Rewrite all of the items below, changing "True or false?" to "Is this statement correct?" wherever it occurs and keeping everything else the same. Omit the pictures from your answer.

*** Supplied material Section Begins ***

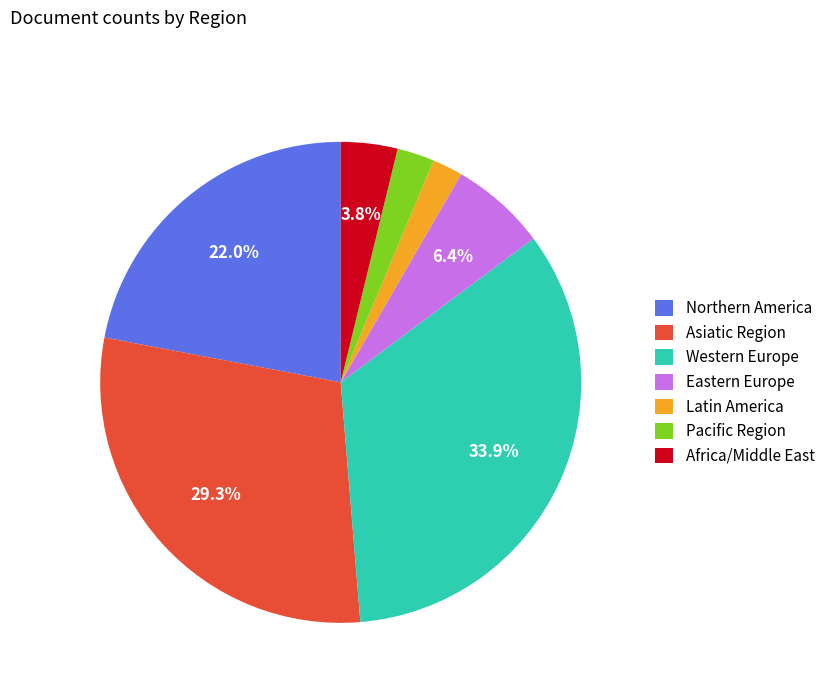

How many segments does this pie chart have?

7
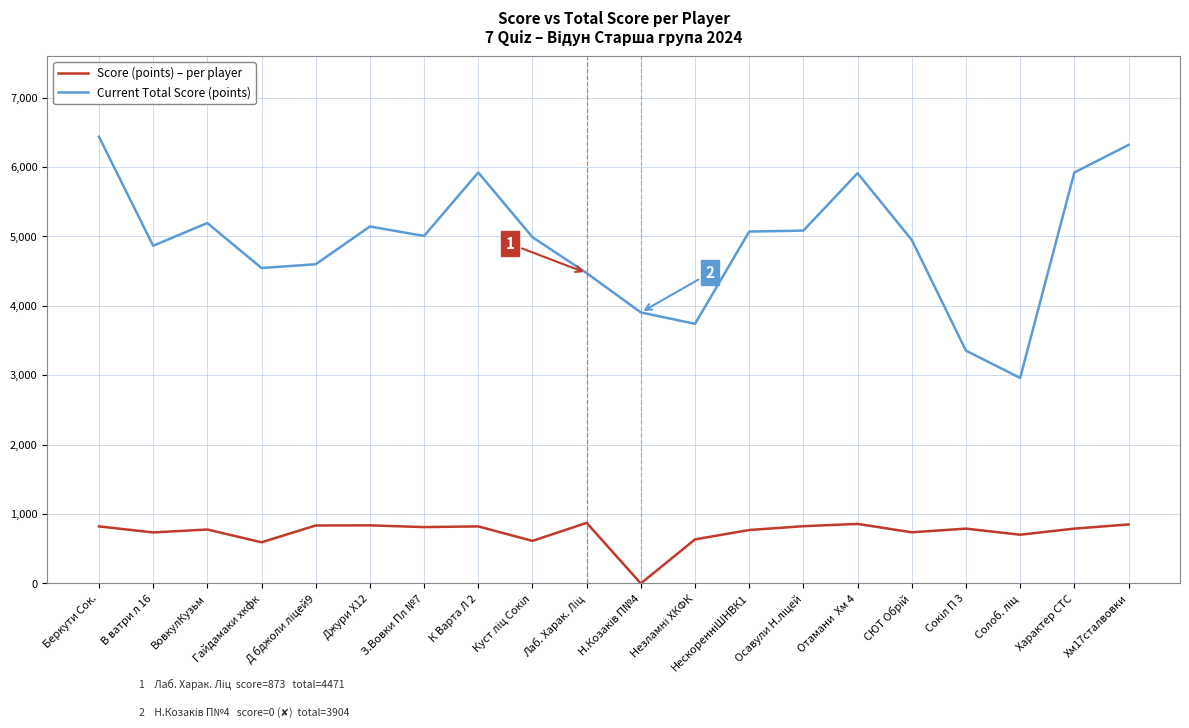

What is the total value across all series at Гайдамаки хкфк?

5137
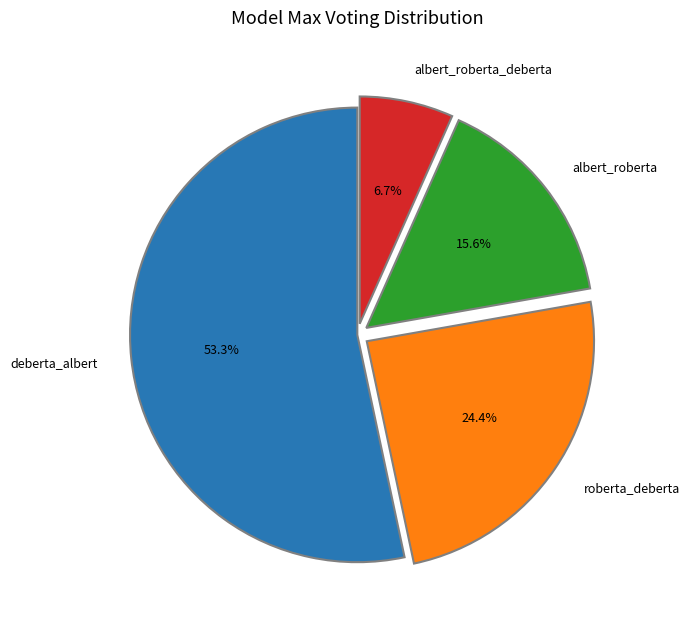

What is the ratio of the value at roberta_deberta to the value at deberta_albert?

0.5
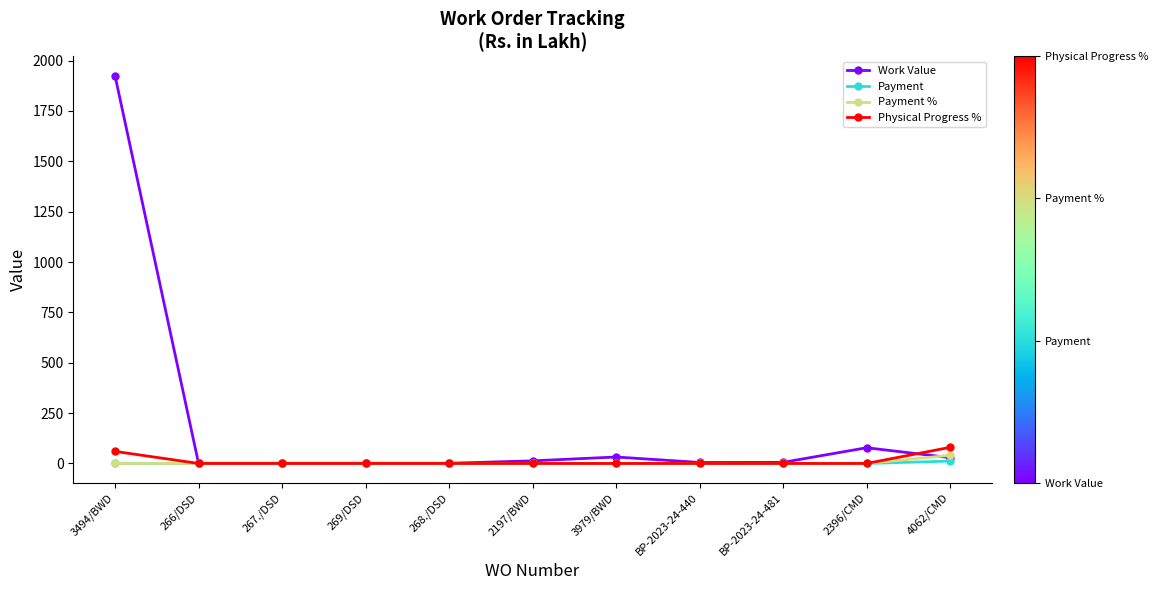

The Payment series shows 0.0 at 2396/CMD. True or false?

True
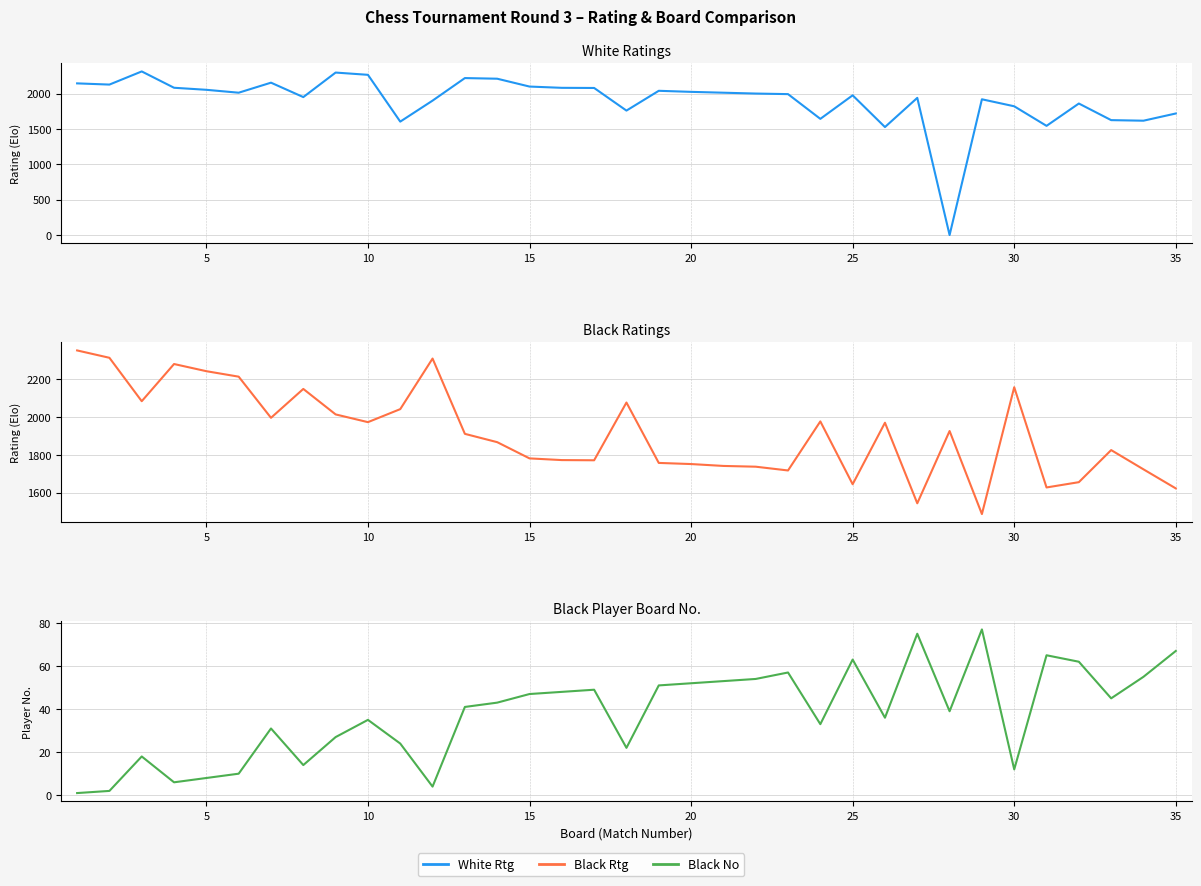

How many interior local peaks does the Black No series have?

9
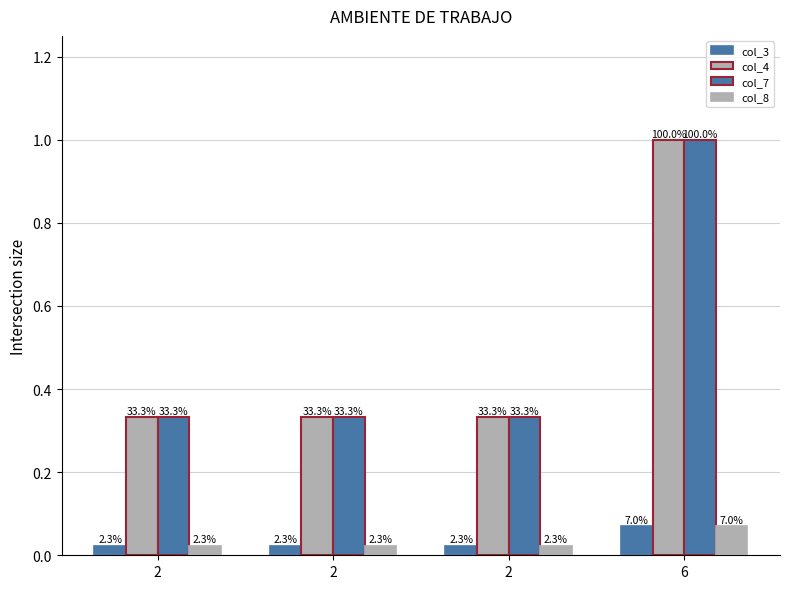

Are the bars grouped side by side (vs. stacked)?

Yes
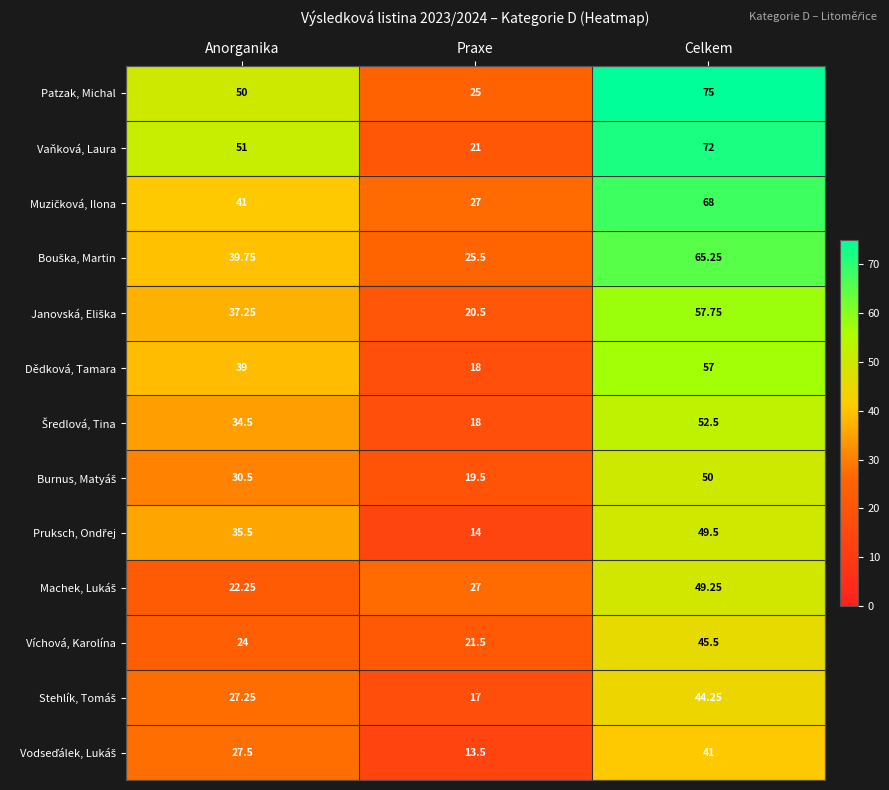

At which category is the sum across all series the highest?

Celkem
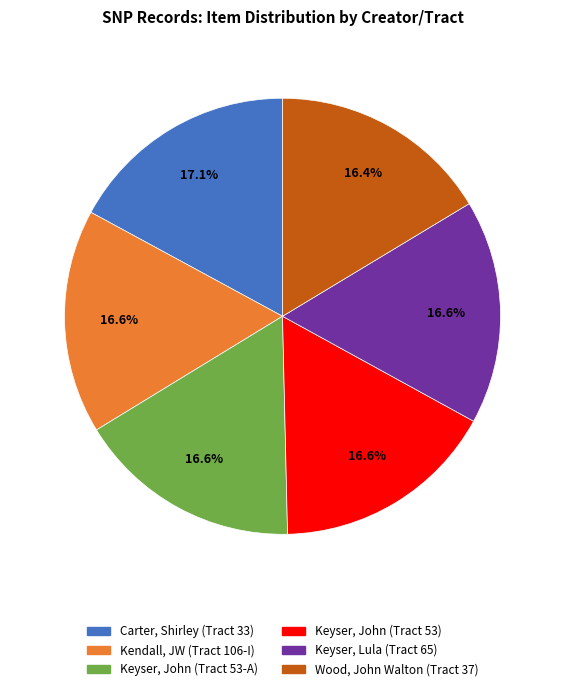

What percentage do Keyser, John (Tract 53) and Carter, Shirley (Tract 33) together represent?

33.7%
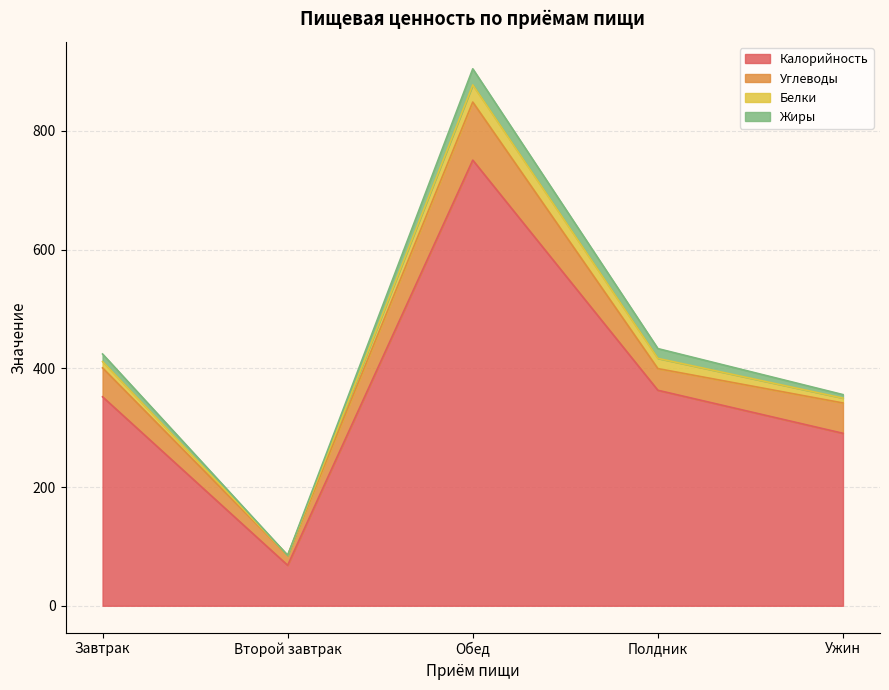

The Жиры series shows 8.2 at Ужин. True or false?

False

*** Supplied material Section Ends ***

> Your response:
How many segments does this pie chart have?

7

What is the total value across all series at Гайдамаки хкфк?

5137

What is the ratio of the value at roberta_deberta to the value at deberta_albert?

0.5

The Payment series shows 0.0 at 2396/CMD. Is this statement correct?

True

How many interior local peaks does the Black No series have?

9

Are the bars grouped side by side (vs. stacked)?

Yes

At which category is the sum across all series the highest?

Celkem

What percentage do Keyser, John (Tract 53) and Carter, Shirley (Tract 33) together represent?

33.7%

The Жиры series shows 8.2 at Ужин. Is this statement correct?

False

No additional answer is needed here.